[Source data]
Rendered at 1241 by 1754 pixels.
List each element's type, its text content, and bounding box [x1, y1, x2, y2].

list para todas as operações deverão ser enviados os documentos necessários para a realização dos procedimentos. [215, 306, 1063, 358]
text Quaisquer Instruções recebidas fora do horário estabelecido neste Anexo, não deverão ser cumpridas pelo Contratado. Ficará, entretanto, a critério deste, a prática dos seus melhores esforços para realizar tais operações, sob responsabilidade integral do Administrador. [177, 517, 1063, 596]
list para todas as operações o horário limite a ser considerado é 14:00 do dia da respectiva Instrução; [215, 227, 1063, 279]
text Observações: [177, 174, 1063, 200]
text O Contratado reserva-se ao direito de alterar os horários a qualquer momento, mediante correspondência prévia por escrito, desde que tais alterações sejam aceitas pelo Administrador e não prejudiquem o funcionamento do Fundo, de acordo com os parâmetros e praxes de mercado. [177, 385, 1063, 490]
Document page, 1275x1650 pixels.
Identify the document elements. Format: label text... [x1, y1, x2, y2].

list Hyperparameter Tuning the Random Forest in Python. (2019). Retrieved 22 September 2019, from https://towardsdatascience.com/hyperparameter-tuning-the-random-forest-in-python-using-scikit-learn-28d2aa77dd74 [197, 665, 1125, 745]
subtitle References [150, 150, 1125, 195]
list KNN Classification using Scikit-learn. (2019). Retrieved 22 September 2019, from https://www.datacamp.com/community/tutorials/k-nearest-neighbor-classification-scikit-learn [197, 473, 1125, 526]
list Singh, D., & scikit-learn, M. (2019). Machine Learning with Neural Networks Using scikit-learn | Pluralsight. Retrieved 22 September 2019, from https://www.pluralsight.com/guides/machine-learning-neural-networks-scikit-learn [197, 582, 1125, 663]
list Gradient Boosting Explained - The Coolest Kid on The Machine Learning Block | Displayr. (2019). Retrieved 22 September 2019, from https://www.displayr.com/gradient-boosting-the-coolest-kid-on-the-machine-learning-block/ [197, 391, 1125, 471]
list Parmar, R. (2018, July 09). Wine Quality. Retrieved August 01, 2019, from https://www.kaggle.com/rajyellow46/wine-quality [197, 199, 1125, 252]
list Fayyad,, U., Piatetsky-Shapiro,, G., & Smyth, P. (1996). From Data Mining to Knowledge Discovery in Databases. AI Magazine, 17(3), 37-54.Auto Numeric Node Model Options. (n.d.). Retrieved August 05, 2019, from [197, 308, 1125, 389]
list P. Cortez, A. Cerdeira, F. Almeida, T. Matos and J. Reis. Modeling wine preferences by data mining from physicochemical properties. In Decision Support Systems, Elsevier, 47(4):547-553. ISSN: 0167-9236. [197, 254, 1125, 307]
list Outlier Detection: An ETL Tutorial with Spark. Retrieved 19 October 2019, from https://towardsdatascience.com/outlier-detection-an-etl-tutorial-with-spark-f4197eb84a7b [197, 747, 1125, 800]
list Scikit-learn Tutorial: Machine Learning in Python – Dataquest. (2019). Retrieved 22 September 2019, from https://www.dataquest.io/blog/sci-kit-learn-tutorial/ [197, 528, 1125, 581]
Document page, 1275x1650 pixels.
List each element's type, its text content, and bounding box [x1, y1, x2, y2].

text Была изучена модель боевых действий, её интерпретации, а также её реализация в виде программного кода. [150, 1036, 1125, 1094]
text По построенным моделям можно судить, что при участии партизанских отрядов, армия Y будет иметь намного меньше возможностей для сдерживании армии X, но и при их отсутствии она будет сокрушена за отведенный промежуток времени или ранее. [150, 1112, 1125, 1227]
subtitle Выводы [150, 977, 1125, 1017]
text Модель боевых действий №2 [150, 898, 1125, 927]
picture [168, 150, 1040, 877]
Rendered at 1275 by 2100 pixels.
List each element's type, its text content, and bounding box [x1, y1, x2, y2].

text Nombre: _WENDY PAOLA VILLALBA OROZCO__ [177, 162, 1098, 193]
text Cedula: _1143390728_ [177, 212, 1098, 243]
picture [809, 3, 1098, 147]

● WORK REQUIRED: The answer should be a single number: how many lines of the entries hold "Rendered".

● SOLUTION FOR THIS EXERCISE: 2